Nugroho Septijantono (born 25 September 1967) is an Indonesian army general who is currently serving as the Chief of the Army Information and Data Processing Service. He served in the position since 23 May 2023. He began his assignment at the 741th Infantry Battalion and was rotated to various military units, including the Indonesian Army Command and General Staff College and the Army History Service.

== Career ==
Nugroho Septijantono was born on 25 September 1967 in Bandung. He graduated from the Indonesian Military Academy in 1992. He began his career at the 741th Infantry Battalion as a platoon commander, during which he met with future army chief of staff, Dudung Abdurachman. He was then transferred to the Kuta Military Sub-District Command and the Indonesian Army Command and General Staff College.

Upon completing advanced military education at the Indonesian Army Command and General Staff College in 2012, Nugroho was appointed as senior assistant officer for social communication in the army headquarters. After a year, Nugroho was appointed as the commander of the headquarters detachment in the Pattimura Regional Military Command. He was relieved from the position on 21 November 2016 and was transferred to the Merdeka Regional Military Command in North Sulawesi as its chief of information and data processing department. He received a promotion to the rank of colonel on 1 April 2017.
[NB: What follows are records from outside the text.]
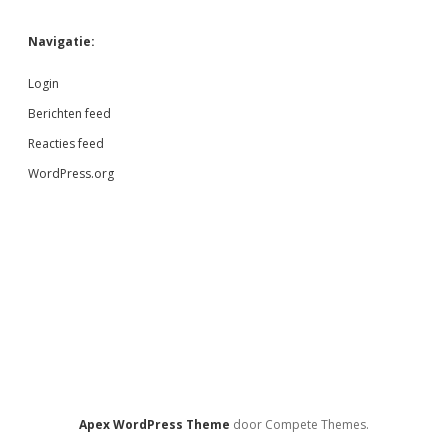
Navigatie:
Login
Berichten feed
Reacties feed
WordPress.org
Apex WordPress Theme
door Compete Themes.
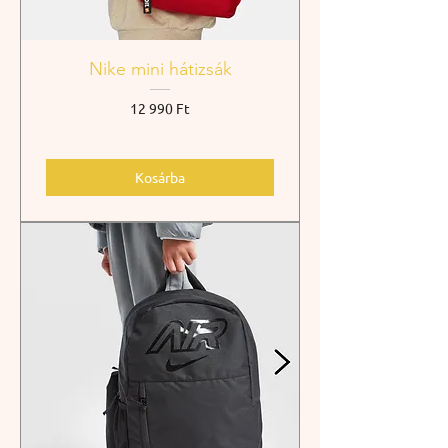
Nike mini hátizsák
Ár
12 990 Ft
Kosárba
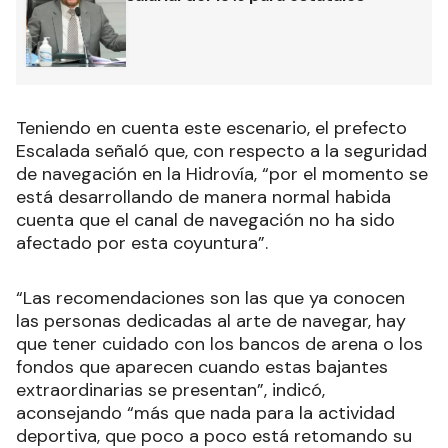
Teniendo en cuenta este escenario, el prefecto
Escalada señaló que, con respecto a la seguridad
de navegación en la Hidrovía, “por el momento se
está desarrollando de manera normal habida
cuenta que el canal de navegación no ha sido
afectado por esta coyuntura”.
“Las recomendaciones son las que ya conocen
las personas dedicadas al arte de navegar, hay
que tener cuidado con los bancos de arena o los
fondos que aparecen cuando estas bajantes
extraordinarias se presentan”, indicó,
aconsejando “más que nada para la actividad
deportiva, que poco a poco está retomando su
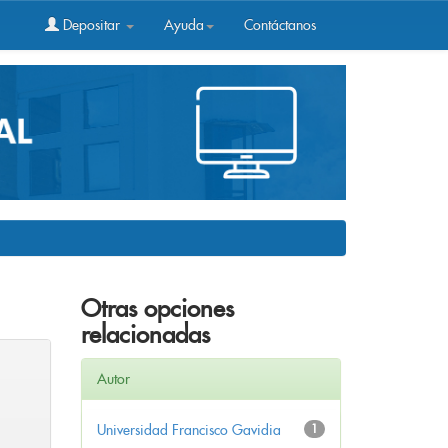
Depositar
Ayuda
Contáctanos
Otras opciones
relacionadas
Autor
Universidad Francisco Gavidia
1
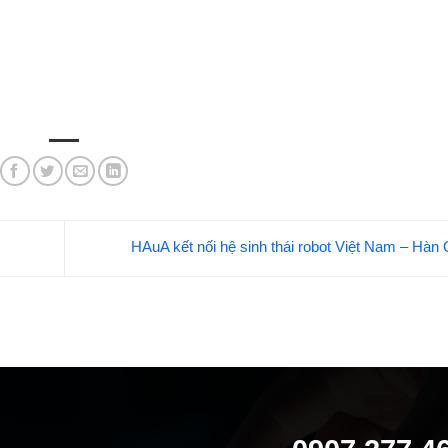
HAuA kết nối hệ sinh thái robot Việt Nam – Hà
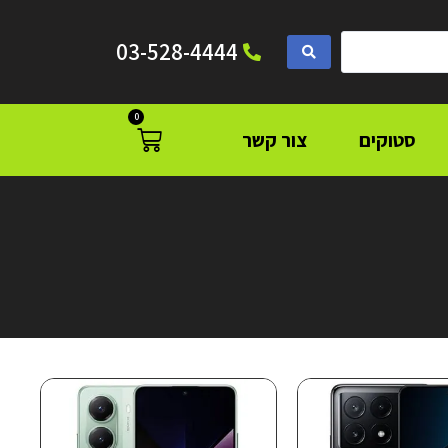
03-528-4444
0
סטוקים
צור קשר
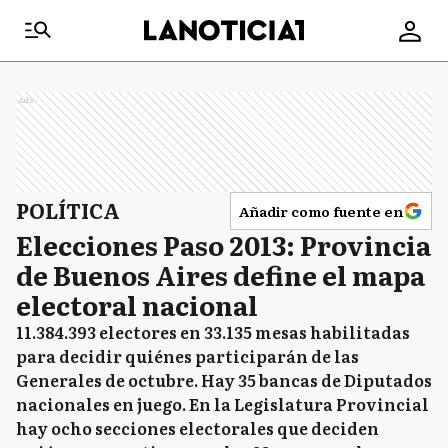
Ads
POLÍTICA
Añadir como fuente en
Elecciones Paso 2013: Provincia
de Buenos Aires define el mapa
electoral nacional
11.384.393 electores en 33.135 mesas habilitadas
para decidir quiénes participarán de las
Generales de octubre. Hay 35 bancas de Diputados
nacionales en juego. En la Legislatura Provincial
hay ocho secciones electorales que deciden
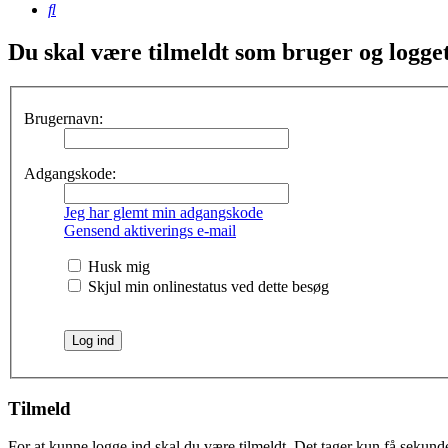
Søg
Du skal være tilmeldt som bruger og logget 
Brugernavn:
Adgangskode:
Jeg har glemt min adgangskode
Gensend aktiverings e-mail
Husk mig
Skjul min onlinestatus ved dette besøg
Tilmeld
For at kunne logge ind skal du være tilmeldt. Det tager kun få sekunder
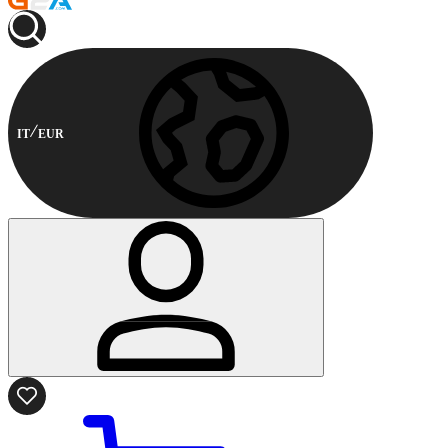
IT
EUR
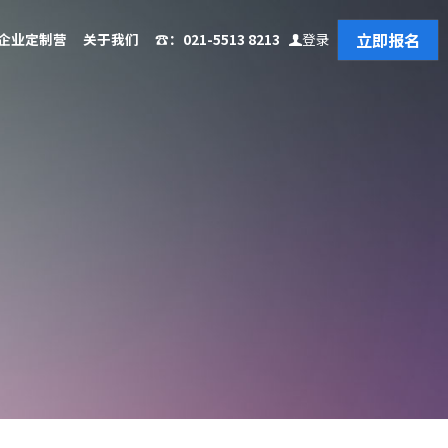
立即报名
企业定制营
关于我们
☎️：021-5513 8213
登录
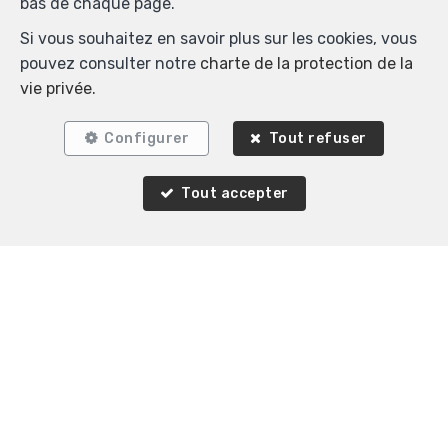
bas de chaque page.
Si vous souhaitez en savoir plus sur les cookies, vous
pouvez consulter notre
charte de la protection de la
vie privée
.
Configurer
Tout refuser
Tout accepter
Nugroho ended his stint in the regional military command on 1 November 2018. He was stationed at the Army Information and Data Processing Service as the chief of the operations information management sub-service. He was briefly stationed at the Army History Service as the chief of the functions management sub-service before returning to the Army Information and Data Processing Service as secretary.

On 23 May 2023, Nugroho was installed as the Chief of the Army Information and Data Processing Service. He was promoted to the rank of brigadier general on 5 June. After serving for two years, on 30 September 2025 a decree by the armed forces commander assigned Nugroho to the army headquarters as a flag officer preparing for retirement.